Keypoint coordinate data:
-*-
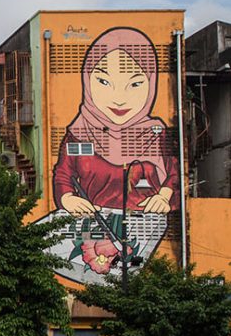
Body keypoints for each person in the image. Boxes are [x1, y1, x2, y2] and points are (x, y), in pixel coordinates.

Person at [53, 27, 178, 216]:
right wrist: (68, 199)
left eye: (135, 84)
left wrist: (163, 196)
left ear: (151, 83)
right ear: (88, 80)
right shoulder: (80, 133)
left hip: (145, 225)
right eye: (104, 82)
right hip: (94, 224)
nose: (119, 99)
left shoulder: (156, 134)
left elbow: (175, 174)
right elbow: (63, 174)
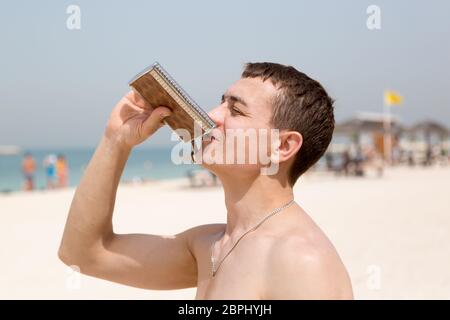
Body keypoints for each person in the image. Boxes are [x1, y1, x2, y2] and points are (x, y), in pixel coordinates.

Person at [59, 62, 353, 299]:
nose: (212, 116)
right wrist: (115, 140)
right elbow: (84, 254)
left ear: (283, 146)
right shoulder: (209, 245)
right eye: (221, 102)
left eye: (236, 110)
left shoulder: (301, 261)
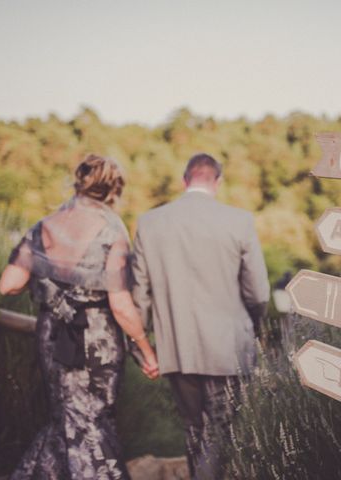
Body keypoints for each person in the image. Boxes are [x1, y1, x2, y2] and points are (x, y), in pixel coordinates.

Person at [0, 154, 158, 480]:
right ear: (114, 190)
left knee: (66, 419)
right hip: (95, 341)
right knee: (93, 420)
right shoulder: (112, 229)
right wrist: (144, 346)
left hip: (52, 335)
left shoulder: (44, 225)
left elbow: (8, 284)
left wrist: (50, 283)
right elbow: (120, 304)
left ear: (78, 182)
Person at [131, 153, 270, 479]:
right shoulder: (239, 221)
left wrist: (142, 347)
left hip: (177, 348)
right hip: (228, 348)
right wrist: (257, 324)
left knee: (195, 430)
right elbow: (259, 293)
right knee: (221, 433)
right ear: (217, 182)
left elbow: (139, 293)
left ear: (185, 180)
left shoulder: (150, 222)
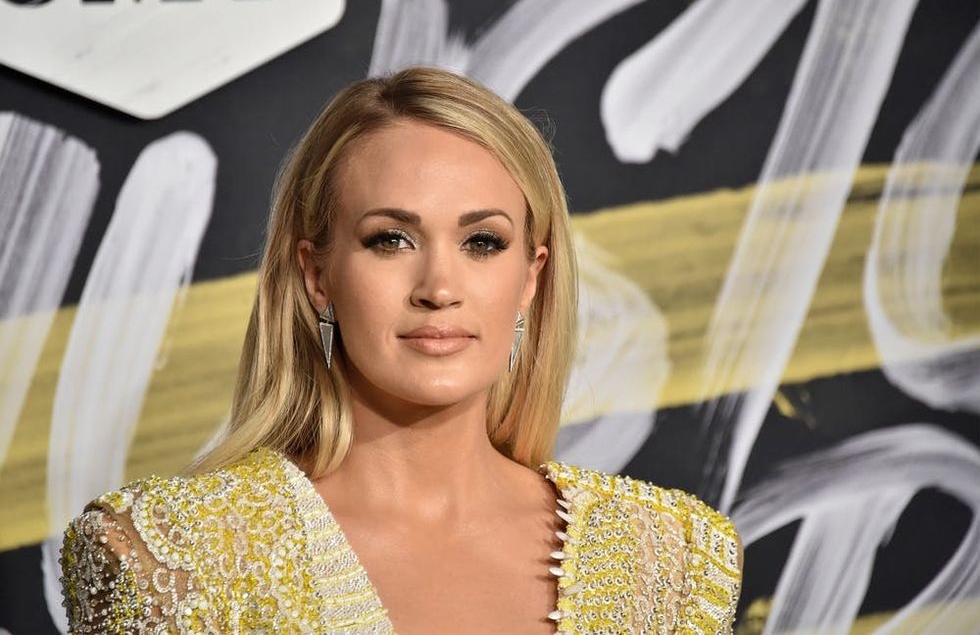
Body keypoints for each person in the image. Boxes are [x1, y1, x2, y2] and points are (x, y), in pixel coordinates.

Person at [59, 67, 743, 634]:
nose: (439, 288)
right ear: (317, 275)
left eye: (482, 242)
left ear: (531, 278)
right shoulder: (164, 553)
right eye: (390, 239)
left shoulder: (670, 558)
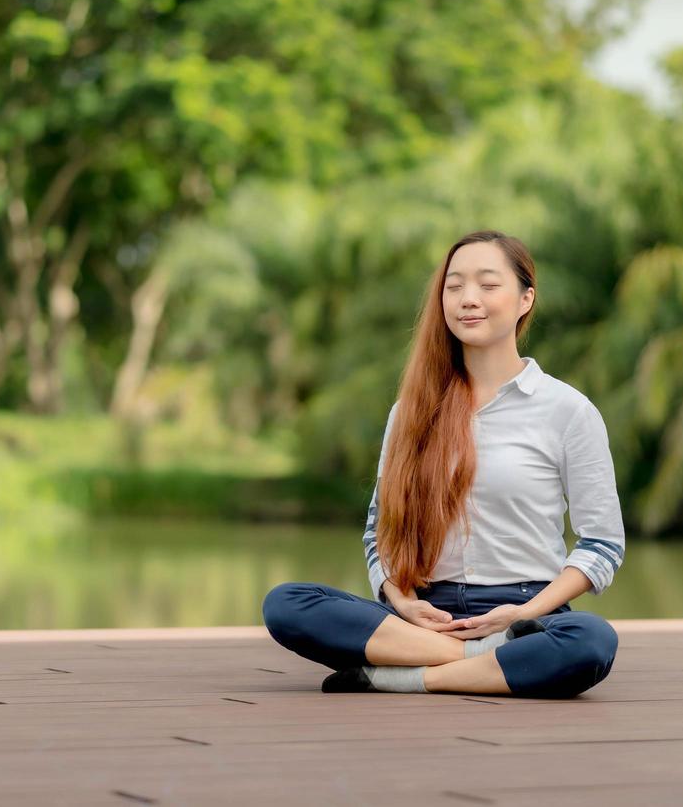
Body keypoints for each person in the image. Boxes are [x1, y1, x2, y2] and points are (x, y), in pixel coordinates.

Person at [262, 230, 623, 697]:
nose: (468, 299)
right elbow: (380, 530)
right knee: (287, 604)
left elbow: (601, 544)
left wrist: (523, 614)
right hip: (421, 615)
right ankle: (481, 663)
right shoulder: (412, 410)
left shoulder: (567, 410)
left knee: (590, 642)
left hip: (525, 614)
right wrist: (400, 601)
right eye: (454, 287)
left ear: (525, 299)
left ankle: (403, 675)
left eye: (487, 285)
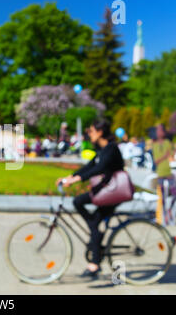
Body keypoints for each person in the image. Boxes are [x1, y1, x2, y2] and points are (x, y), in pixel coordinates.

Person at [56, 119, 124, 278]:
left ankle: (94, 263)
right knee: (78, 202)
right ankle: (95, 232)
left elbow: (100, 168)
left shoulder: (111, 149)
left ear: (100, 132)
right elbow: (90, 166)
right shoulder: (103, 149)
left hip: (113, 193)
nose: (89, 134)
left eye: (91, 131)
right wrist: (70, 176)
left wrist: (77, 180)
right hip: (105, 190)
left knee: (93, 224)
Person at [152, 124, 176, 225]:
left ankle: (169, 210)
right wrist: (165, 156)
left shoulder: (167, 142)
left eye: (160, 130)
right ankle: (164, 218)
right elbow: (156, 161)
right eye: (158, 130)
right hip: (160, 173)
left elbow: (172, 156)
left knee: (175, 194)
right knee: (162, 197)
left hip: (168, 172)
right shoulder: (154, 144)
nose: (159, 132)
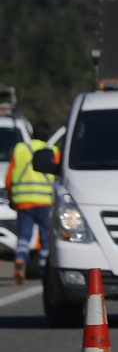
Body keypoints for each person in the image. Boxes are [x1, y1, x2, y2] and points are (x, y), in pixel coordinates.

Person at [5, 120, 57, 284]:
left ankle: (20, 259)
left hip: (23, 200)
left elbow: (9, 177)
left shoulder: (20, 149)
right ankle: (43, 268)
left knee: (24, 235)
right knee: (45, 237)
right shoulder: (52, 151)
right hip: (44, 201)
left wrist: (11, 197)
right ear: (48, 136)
-*-
_Exercise aim_:
Every entry above is to be printed again exactly, pictures omitted.

_Result_:
Body keypoints for each person in the image. Boxes are [x1, y1, x2, y2] and points are (x, y), in pixel coordinates.

Person at [53, 27, 178, 216]:
right wrist: (68, 199)
left eye: (135, 84)
left wrist: (163, 196)
left ear: (151, 83)
right ear: (88, 80)
right shoulder: (80, 133)
left hip: (145, 225)
right eye: (104, 82)
right hip: (94, 224)
nose: (119, 99)
left shoulder: (156, 134)
left elbow: (175, 174)
right elbow: (63, 174)
Body keypoints for each person in the image. Boxes are [x1, y1, x2, y2] and points are (x, y), in pixel coordinates.

Person at [59, 62, 353, 299]:
nose: (212, 116)
right wrist: (115, 140)
right elbow: (84, 254)
left ear: (283, 146)
right shoulder: (209, 245)
right eye: (221, 102)
left eye: (236, 110)
left shoulder: (301, 261)
Body keypoints for each person in the image. Boxes are [x1, y1, x2, y2] and points are (x, y), in pixel coordinates.

Person at [0, 154, 158, 480]:
right ear: (114, 190)
left knee: (66, 419)
right hip: (95, 341)
right knee: (93, 420)
right shoulder: (112, 229)
right wrist: (144, 346)
left hip: (52, 335)
left shoulder: (44, 225)
left elbow: (8, 284)
left wrist: (50, 283)
right elbow: (120, 304)
left ear: (78, 182)
Person at [131, 153, 270, 479]:
right shoulder: (239, 221)
left wrist: (142, 347)
left hip: (177, 348)
right hip: (228, 348)
right wrist: (257, 324)
left knee: (195, 430)
right elbow: (259, 293)
right knee: (221, 433)
right ear: (217, 182)
left elbow: (139, 293)
left ear: (185, 180)
left shoulder: (150, 222)
Body keypoints for each person in the image. Boxes are [x1, y1, x2, y2] and points are (x, y), in pixel coordinates.

Person at [59, 67, 743, 634]:
nose: (439, 288)
right ear: (317, 275)
left eye: (482, 242)
left ear: (531, 278)
right shoulder: (164, 553)
right eye: (390, 239)
left shoulder: (670, 558)
Body keypoints for each person in the image. Boxes are [x1, y1, x2, y2] and points are (x, y), in pixel coordinates.

Person at [262, 230, 623, 697]:
nose: (468, 299)
right elbow: (380, 530)
right knee: (287, 604)
left elbow: (601, 544)
left wrist: (523, 614)
right hip: (421, 615)
right ankle: (481, 663)
right shoulder: (412, 410)
left shoulder: (567, 410)
left knee: (590, 642)
left hip: (525, 614)
right wrist: (400, 601)
right eye: (454, 287)
left ear: (525, 299)
left ankle: (403, 675)
left eye: (487, 285)
Body keypoints for each person in the image. Boxes are [x1, y1, x2, y2] and points are (x, y), in pixel coordinates.

Person at [56, 119, 124, 278]:
left ankle: (94, 263)
right knee: (78, 202)
right ankle: (95, 232)
left elbow: (100, 168)
left shoulder: (111, 149)
left ear: (100, 132)
right elbow: (90, 166)
right shoulder: (103, 149)
left hip: (113, 193)
nose: (89, 134)
left eye: (91, 131)
right wrist: (70, 176)
left wrist: (77, 180)
right hip: (105, 190)
left knee: (93, 224)
Person at [152, 124, 176, 225]:
left ankle: (169, 210)
right wrist: (165, 156)
left shoulder: (167, 142)
left eye: (160, 130)
right ankle: (164, 218)
right elbow: (156, 161)
right eye: (158, 130)
right hip: (160, 173)
left elbow: (172, 156)
left knee: (175, 194)
right knee: (162, 197)
left hip: (168, 172)
right shoulder: (154, 144)
nose: (159, 132)
Body keypoints for each person in the image. Boxes are [x1, y1, x2, y2] and points are (x, y), in pixel coordinates.

Person at [5, 120, 57, 284]:
left ankle: (20, 259)
left hip: (23, 200)
left elbow: (9, 177)
left shoulder: (20, 149)
right ankle: (43, 268)
left knee: (24, 235)
right knee: (45, 237)
right shoulder: (52, 151)
right hip: (44, 201)
left wrist: (11, 197)
right ear: (48, 136)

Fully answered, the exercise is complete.